We have a mineral, royalty interest in one shallow oil well from the Prue sand in Lincoln county, OK.

In 2021 it only produced/sold 20 bbl. In 2022 the well produced/sold a total of 60 +/- bbl. (avg. apprx. .15 of a bbl/day).

My minerals are held by a lease agreement from 1969 that read the lease continues to be held in the secondary term " the lease is held as long as Oil, gas… is PRODUCED from said leased premises… or drilling operations are continued…"

There has not been any drilling or recompletion on this well going back decades!

How little oil must be produced by the operator to claim the well is producing oil and they have a right to hold my minerals under that old lease? Wondering if there is any case law in Oklahoma addressing this question? If .15 of a bbl./day avg. is still enough to hold the lease what amount of production/day makes it effectively insignificant under the terms of the lease agreement?

The lease only had provided for a 1/8 royalty and I’d like to force them, at least, to raise my royalty to 3/16 or 20%. They already rejected my demand to renegotiate the lease. Thanks for any comments about this topic.

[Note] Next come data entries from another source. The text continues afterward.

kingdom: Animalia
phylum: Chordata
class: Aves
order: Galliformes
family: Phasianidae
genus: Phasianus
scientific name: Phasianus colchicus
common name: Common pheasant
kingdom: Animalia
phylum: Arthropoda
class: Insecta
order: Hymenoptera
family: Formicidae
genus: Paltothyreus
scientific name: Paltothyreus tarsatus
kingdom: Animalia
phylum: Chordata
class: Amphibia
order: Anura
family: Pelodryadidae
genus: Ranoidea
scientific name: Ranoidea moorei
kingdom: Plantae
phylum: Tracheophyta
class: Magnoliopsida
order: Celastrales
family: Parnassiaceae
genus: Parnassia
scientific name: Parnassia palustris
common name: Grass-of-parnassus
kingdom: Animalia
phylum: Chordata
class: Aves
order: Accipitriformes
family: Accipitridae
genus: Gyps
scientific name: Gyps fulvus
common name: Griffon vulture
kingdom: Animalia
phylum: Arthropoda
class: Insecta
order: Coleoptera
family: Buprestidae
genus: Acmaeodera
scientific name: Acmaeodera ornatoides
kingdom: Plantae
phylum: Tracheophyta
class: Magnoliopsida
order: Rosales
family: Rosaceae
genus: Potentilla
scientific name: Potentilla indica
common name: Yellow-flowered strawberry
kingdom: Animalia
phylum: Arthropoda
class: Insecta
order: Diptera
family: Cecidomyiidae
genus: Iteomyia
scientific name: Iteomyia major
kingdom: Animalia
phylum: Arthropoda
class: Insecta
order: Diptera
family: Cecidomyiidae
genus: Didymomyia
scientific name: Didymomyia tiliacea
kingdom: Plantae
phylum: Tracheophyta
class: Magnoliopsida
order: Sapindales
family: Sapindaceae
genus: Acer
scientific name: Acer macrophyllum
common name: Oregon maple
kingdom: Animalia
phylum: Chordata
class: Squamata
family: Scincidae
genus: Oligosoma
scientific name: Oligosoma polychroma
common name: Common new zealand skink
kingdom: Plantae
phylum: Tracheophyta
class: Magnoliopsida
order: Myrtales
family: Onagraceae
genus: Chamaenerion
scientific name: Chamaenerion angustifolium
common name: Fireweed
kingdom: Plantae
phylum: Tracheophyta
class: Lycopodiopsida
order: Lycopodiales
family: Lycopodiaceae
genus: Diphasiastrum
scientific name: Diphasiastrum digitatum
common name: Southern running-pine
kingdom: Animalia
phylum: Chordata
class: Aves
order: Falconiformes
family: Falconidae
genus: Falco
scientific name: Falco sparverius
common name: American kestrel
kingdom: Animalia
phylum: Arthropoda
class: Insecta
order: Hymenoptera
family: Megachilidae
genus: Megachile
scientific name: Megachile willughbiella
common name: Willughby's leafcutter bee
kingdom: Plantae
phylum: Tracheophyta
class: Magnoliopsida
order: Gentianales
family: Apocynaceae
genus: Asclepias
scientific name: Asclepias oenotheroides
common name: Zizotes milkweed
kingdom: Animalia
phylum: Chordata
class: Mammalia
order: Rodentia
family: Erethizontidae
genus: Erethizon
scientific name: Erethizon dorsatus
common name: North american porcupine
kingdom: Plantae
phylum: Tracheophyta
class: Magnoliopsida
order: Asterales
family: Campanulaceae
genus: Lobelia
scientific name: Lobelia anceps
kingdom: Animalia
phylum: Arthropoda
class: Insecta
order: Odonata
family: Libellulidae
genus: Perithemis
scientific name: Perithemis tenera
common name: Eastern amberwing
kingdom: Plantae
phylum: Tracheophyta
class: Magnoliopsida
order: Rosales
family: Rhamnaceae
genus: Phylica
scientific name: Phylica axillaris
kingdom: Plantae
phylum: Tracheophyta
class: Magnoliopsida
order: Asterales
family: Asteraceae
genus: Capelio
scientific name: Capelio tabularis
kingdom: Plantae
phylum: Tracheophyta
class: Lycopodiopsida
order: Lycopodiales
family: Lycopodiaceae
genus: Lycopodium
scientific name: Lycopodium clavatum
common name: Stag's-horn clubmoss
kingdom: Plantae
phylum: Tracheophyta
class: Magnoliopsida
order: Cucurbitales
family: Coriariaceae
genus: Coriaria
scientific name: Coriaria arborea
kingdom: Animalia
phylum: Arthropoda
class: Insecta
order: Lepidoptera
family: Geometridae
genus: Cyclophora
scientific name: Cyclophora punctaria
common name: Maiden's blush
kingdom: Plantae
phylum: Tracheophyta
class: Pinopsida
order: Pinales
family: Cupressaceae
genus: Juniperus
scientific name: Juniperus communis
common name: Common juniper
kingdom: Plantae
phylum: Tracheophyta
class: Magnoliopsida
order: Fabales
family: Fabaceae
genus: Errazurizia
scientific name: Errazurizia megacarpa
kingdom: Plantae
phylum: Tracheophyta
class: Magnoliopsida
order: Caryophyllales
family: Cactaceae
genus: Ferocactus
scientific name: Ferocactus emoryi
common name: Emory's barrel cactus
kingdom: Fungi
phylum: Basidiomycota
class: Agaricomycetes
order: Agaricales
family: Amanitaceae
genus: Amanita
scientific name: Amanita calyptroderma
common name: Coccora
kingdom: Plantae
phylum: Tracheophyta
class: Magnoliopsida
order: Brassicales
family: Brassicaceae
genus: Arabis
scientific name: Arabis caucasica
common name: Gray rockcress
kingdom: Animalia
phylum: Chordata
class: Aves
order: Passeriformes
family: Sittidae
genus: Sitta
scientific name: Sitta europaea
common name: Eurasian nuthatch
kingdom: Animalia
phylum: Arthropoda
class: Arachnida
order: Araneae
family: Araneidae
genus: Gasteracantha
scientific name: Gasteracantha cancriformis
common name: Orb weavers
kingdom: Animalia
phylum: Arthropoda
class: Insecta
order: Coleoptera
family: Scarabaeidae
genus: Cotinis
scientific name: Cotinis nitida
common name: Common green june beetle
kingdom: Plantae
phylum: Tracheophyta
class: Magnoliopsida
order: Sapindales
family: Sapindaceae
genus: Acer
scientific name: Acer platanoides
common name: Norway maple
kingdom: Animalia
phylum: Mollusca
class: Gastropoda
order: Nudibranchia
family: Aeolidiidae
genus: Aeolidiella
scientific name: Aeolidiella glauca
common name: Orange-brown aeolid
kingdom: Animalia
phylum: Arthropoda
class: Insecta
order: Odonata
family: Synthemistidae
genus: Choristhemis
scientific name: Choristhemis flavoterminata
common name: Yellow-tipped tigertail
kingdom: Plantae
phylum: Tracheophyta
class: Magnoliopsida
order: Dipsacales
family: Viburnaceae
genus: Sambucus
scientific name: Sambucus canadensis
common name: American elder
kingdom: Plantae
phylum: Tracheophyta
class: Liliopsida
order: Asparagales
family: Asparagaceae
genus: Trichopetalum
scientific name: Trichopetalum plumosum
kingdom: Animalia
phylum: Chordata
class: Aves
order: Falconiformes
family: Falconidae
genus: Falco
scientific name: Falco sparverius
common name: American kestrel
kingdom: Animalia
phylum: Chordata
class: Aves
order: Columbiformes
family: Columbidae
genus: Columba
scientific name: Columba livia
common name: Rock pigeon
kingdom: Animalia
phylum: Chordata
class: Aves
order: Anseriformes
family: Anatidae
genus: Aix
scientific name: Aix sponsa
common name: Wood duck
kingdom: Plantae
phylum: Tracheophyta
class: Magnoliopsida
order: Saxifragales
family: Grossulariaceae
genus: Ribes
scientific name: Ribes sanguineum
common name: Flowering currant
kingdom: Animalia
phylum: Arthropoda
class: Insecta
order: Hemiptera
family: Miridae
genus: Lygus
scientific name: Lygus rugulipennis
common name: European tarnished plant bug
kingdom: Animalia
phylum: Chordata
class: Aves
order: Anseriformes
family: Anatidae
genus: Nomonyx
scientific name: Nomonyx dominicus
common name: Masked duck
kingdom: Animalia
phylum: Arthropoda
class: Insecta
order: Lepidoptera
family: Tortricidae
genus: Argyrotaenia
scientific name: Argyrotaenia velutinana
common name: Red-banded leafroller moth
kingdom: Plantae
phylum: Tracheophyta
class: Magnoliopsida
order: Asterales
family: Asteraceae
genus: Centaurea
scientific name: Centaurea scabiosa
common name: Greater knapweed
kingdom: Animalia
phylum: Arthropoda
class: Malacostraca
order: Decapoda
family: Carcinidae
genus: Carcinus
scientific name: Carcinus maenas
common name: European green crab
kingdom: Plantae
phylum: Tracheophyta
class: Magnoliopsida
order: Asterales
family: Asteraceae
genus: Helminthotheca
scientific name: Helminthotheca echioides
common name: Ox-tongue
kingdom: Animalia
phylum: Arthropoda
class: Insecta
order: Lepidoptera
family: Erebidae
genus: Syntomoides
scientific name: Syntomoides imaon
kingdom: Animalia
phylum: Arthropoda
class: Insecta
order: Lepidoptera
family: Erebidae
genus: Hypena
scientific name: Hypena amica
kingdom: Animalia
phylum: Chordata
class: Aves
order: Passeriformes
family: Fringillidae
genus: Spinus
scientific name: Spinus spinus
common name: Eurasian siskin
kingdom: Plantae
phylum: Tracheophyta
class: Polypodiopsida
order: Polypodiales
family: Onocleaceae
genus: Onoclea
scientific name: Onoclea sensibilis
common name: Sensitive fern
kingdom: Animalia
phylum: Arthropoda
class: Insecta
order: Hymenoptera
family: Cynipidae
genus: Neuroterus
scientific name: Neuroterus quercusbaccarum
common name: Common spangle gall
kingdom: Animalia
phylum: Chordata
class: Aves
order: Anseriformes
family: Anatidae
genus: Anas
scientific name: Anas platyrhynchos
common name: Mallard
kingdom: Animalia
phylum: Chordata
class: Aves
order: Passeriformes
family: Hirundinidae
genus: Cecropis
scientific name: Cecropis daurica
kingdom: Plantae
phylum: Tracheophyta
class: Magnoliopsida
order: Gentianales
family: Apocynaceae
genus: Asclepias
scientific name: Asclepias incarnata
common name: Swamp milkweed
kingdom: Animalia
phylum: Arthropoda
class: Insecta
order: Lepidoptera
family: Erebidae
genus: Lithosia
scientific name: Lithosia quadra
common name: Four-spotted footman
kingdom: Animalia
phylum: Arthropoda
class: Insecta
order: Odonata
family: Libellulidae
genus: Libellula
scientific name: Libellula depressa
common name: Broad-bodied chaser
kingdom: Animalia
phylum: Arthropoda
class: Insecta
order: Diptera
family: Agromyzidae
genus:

We had a rumble on this. (Our operator changed, he had bought 77 wells in our county, and we didn’t know it. No signs were at the gates). I had contacted our district OCC office. They came out, several things were out of order and wrote complaint tickets to correct within a certain amount of days. One of my complaints was no production for a long long time. The previous operator was a salvage company too, so he didn’t produce anything either. We had asked him to remove ugly pump jacks. After the OCC district did their inspections, the new operator pulled the well and we get $100 at end of the year. The #1 well we griped about is on a timer for about 15 min a day to keep producing? Other two have been shut in. All of this resulted in just turning the well on briefly and hard feelings with the new operator because I already had two old unresolved tickets with OCC on the previous operator. He did not know there were two unresolved ticket complaints when he bought all the wells. If there is a mortgage on well equipment, not much will get removed but you can insist they clean up salt water and fencing. Find out who the operator is through OCC.

Unfortunately, this is a common occurrence. The answer hinges on the words “producing” or “producing in paying quantities” in the lease language. You really want the latter phrase, but many of the very old leases only have the first word and that makes all the difference. “Paying quantities” means that the revenue from the lease has to pay the expenses such as the electricity to pump the well, personnel to some check on the well, maintenance, etc. “Producing” does not necessarily produce enough revenue to pay the expenses and can keep a well online or barely online far beyond its economic limits and hold a lease far beyond what many of us would want.

What part of Lincoln County is your acreage? Do you own the surface also?